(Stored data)
- - -
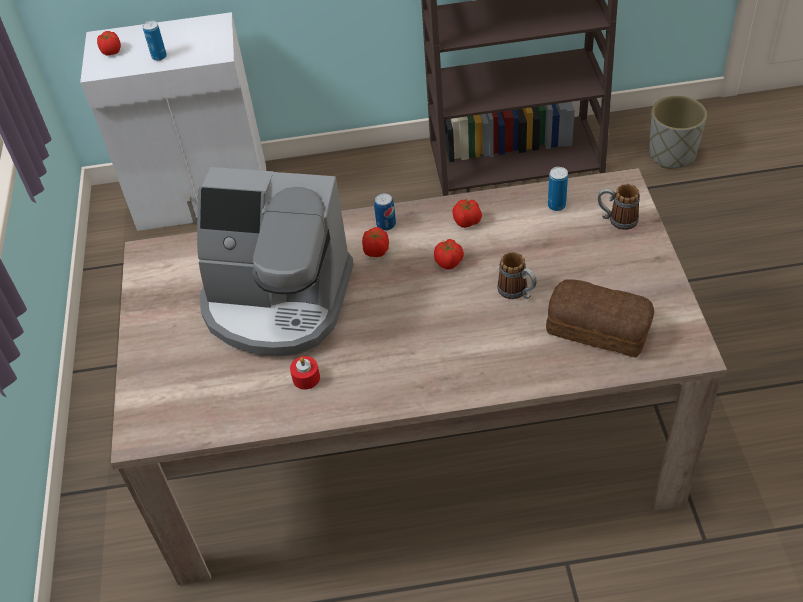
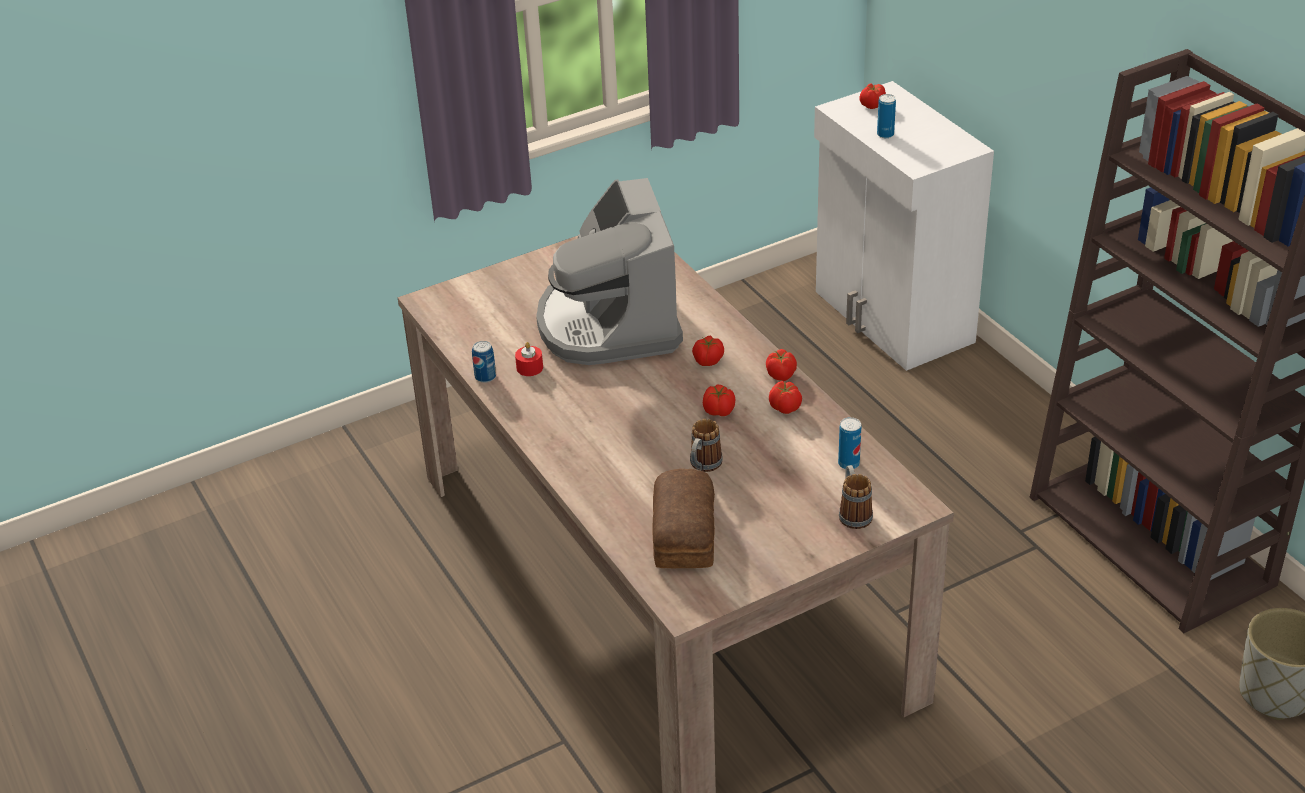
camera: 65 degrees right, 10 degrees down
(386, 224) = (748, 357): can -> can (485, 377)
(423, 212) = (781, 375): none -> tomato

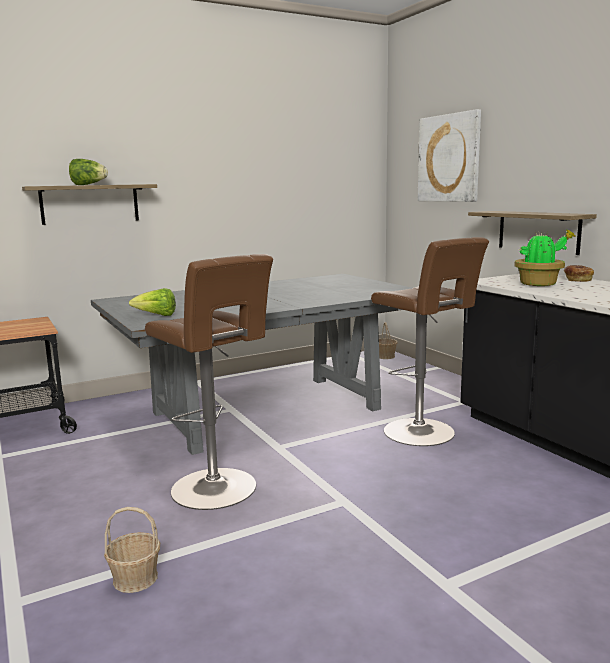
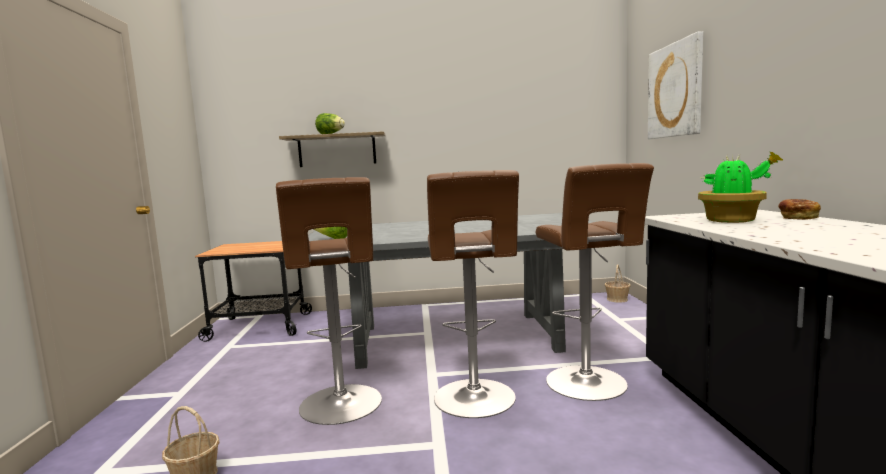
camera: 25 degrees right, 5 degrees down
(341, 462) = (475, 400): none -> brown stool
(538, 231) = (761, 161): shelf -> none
- - -
### Problem details
Your answer should be every line above that contains the word "camera".

### Task solution
camera: 65 degrees right, 10 degrees down
camera: 25 degrees right, 5 degrees down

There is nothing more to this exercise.